Figure 3.Confidence scores and types of evidence present in the OLIDA combinations. (A) Distribution of the FINALmanual and FINALmeta scores. (B) Venn diagram of the number of oligogenic combinations carrying a score of 1 or higher in the different main types of evidence metascores. The 130 oligogenic combinations whose FAMmanual, STATmeta and FUNmeta scores are all 0 are not shown in this diagram. (C) Heatmap of the number of combinations and their confidence functional and genetic scores based on the evidence collected via manual curation (Manual scores) only and (D) when adjusted using the external database information (Meta scores). The genetic score here represents the maximum score between the FAMmanual and STAT (manual or meta for plots a and b, respectively) and the functional score is the FUN (manual or meta for plots a and b, respectively), which are described in the Materials and Methods.
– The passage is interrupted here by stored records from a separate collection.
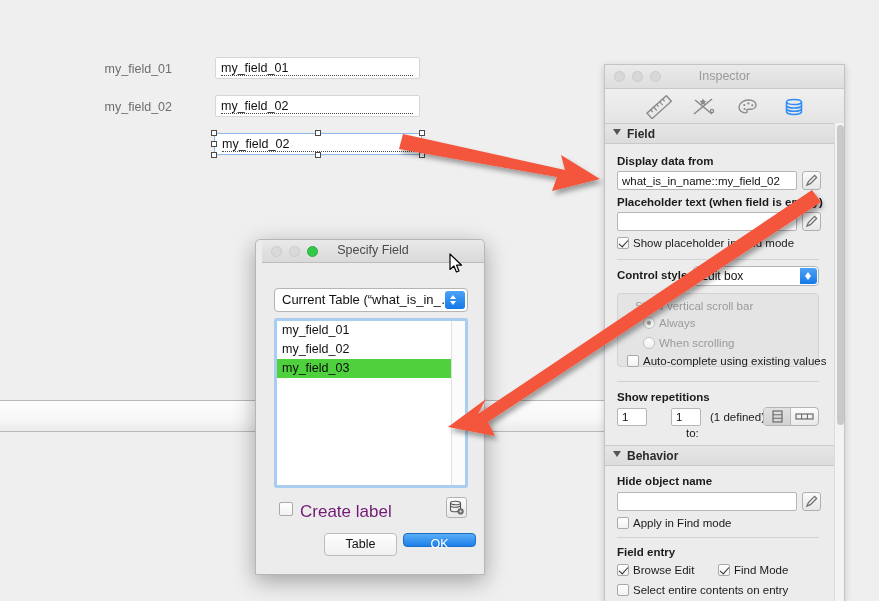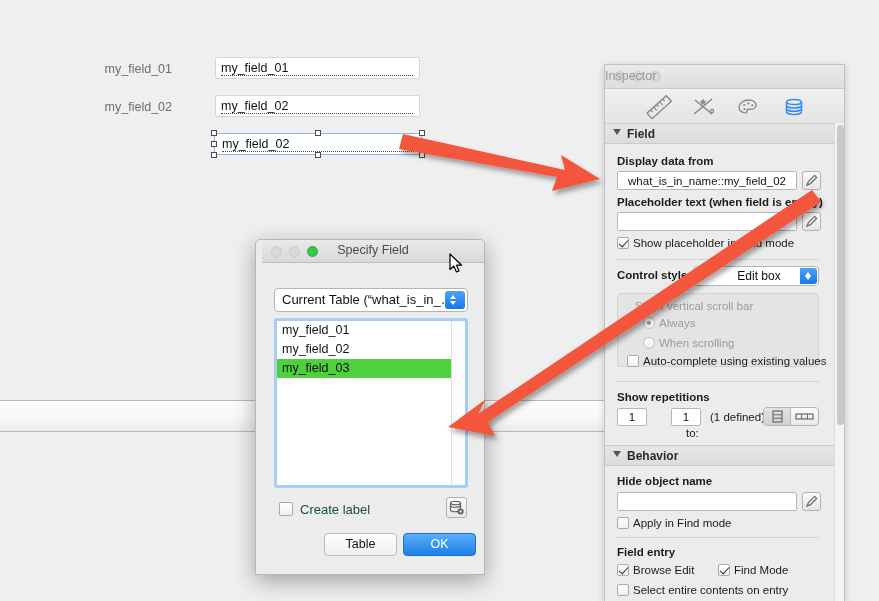--- a/index.html
+++ b/index.html
@@ -81,34 +81,34 @@
     overflow:hidden;
   }
   #insp-title{
     height:23px;
     background:linear-gradient(to bottom,#eaeaea,#dedede);
     border-bottom:1px solid #c8c8c8;
     position:relative;
   }
   #insp-title .ttl{
     position:absolute;left:0;right:0;top:4px;
-    text-align:left;font-size:12.5px;color:#9a9a9a;
+    text-align:center;font-size:12.5px;color:#9a9a9a;
   }
   .traffic{
     position:absolute;top:6px;width:11px;height:11px;border-radius:50%;
     background:#d8d8d8;border:1px solid #cbcbcb;box-sizing:border-box;
   }
   #insp-tabs{
     height:34px;
     background:linear-gradient(to bottom,#f0f0f0,#e4e4e4);
     border-bottom:1px solid #c6c6c6;
     position:relative;
   }
   .insp-tab{position:absolute;top:6px;width:34px;height:24px;}
-  .insp-body{position:absolute;left:0;top:58px;width:241px;height:479px;overflow:hidden;background:#ececec;text-align:center;}
+  .insp-body{position:absolute;left:0;top:58px;width:241px;height:479px;overflow:hidden;background:#ececec;}
   .sec-head{
     height:19px;background:linear-gradient(to bottom,#e6e6e6,#dcdcdc);
     border-top:1px solid #c9c9c9;border-bottom:1px solid #c9c9c9;
     position:relative;
   }
   .sec-head .tri{position:absolute;left:8px;top:5px;width:0;height:0;
     border-left:4.5px solid transparent;border-right:4.5px solid transparent;border-top:6px solid #555;}
   .sec-head .sec-lbl{position:absolute;left:22px;top:2.5px;font-size:12px;font-weight:bold;color:#2a2a2a;}
   .f-lbl{font-size:11.5px;font-weight:bold;color:#1b1b1b;}
   .f-plain{font-size:11.5px;color:#1b1b1b;}
@@ -408,36 +408,36 @@
   <div class="listbox" style="left:18px;top:78px;width:194px;height:170px;">
     <div class="inner">
       <div class="lrow" style="top:0px;">my_field_01</div>
       <div class="lrow" style="top:19px;">my_field_02</div>
       <div class="lrow sel" style="top:38px;">my_field_03</div>
       <div class="lscroll"></div>
     </div>
   </div>
 
   <div class="cbx" style="left:23px;top:262px;width:14px;height:14px;"></div>
-  <div class="abs" style="left:44px;top:262px;font-size:13px;color:#14532d;">Create label</div>
+  <div class="abs" style="left:44px;top:262px;font-size:17px;color:#701a75;">Create label</div>
 
   <div class="icon-btn" style="left:190px;top:257px;">
     <svg width="19" height="19" viewBox="0 0 19 19">
       <g stroke="#555" stroke-width="1.1" fill="none">
         <ellipse cx="8.5" cy="5" rx="5" ry="1.8"></ellipse>
         <path d="M3.5 5v7c0 1 2.2 1.8 5 1.8s5-.8 5-1.8V5"></path>
         <path d="M3.5 7.4c0 1 2.2 1.8 5 1.8s5-.8 5-1.8"></path>
       </g>
       <circle cx="13.6" cy="13.4" r="3.1" fill="#6b6b6b"></circle>
       <circle cx="13.6" cy="13.4" r="1.1" fill="#e9e9e9"></circle>
     </svg>
   </div>
 
   <div class="btn" style="left:68px;top:293px;width:73px;height:23px;line-height:21px;">Table</div>
-  <div class="btn primary" style="left:147px;top:293px;width:73px;height:23px;line-height:21px;">OK</div>
+  <div class="btn primary" style="left:147px;top:293px;width:73px;height:14px;line-height:21px;">OK</div>
 </div>
 
 <svg id="arrows">
   <defs>
     <filter id="sh" x="-25%" y="-25%" width="160%" height="170%">
       <feDropShadow dx="2.5" dy="4" stdDeviation="2.6" flood-color="#000" flood-opacity="0.35"></feDropShadow>
     </filter>
   </defs>
 
   <g filter="url(#sh)">

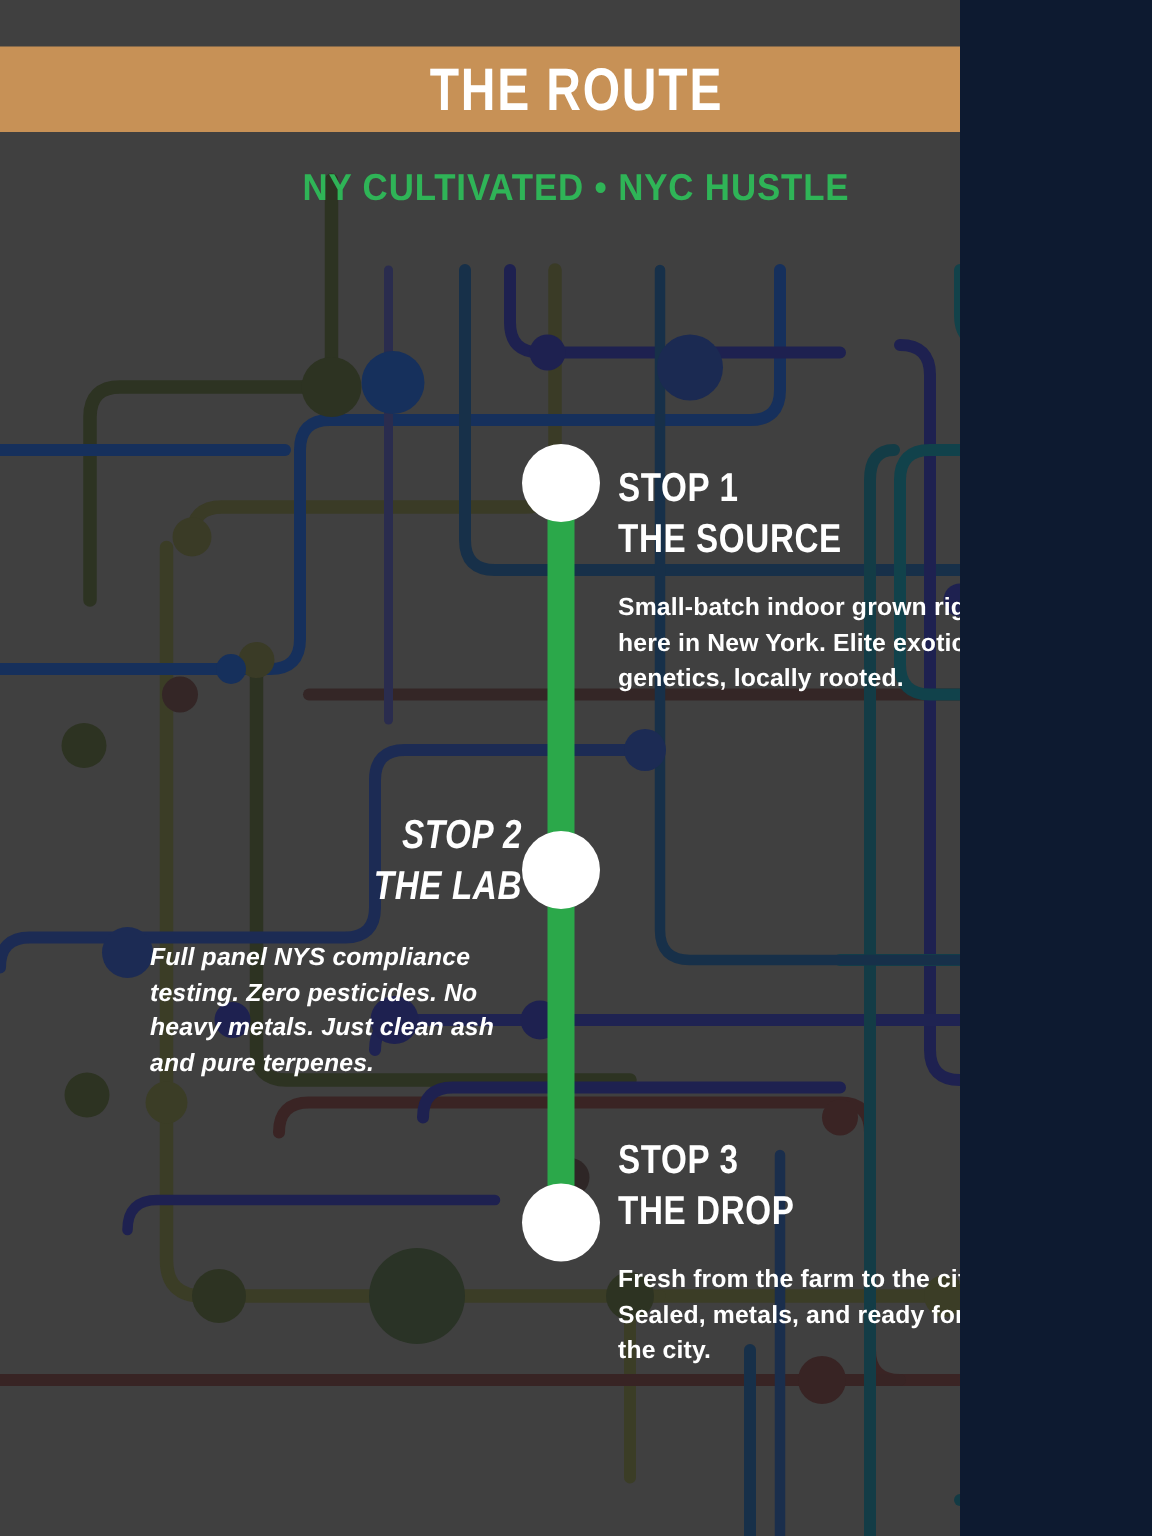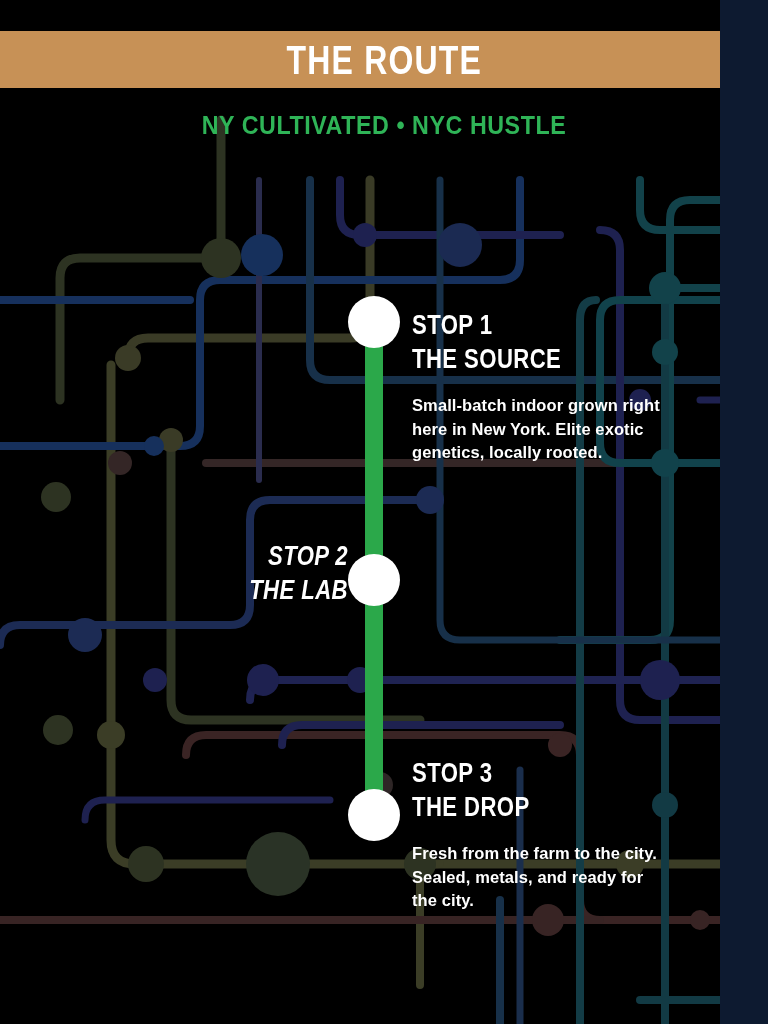--- a/index.html
+++ b/index.html
@@ -8,23 +8,23 @@
   }
   body {
     width: 768px;
     height: 1024px;
     background: #0d1a30;
     font-family: "Liberation Sans", sans-serif;
     overflow: hidden;
   }
   #poster {
     position: relative;
-    width: 720px;
+    width: 640px;
     height: 1024px;
-    background: #000000;
+    background: #404040;
     overflow: hidden;
   }
 
   
   #map-bg {
     position: absolute;
     left: 0;
     top: 0;
     width: 768px;
     height: 1024px;
@@ -233,20 +233,21 @@
 
   <div class="stop-block right" id="stop-1">
     <div class="stop-heading">STOP 1</div>
     <div class="stop-heading">THE SOURCE</div>
     <div class="stop-body">Small-batch indoor grown right here in New York. Elite exotic genetics, locally rooted.</div>
   </div>
 
   <div class="stop-block left" id="stop-2">
     <div class="stop-heading">STOP 2</div>
     <div class="stop-heading">THE LAB</div>
+    <div class="stop-body">Full panel NYS compliance testing. Zero pesticides. No heavy metals. Just clean ash and pure terpenes.</div>
   </div>
 
   <div class="stop-block right" id="stop-3">
     <div class="stop-heading">STOP 3</div>
     <div class="stop-heading">THE DROP</div>
     <div class="stop-body">Fresh from the farm to the city. Sealed, metals, and ready for the city.</div>
   </div>
 
 </div>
Figure 4.Screenshot of the Browse page of OLIDA with the Oligogenic Variant Combinations selected showing the different possibilities that the database offers. Six different tables can be browsed (A) with the currently selected one shown in blue. (B) The user can then select the columns of interest to be displayed in the table and (C) download the table with the selected columns. (D) In a particular table, data can be sorted in ascending or descending order based on a particular column’s data. (E) A specific term (e.g. gene name and disease name) can be used to search all tables. (F) Each row represents a specific instance and (G) clicking on specific terms in blue will bring the user to the detail page for that specific instance.
Figure 5.Screenshot of the detailed page for Alport syndrome. This page allows the user to visualize in more detail any instance of the database. It provides (A) links between this instance and the other entities of the database, as well as (B) clickable links towards corresponding pages in external databases where information about this entity was retrieved.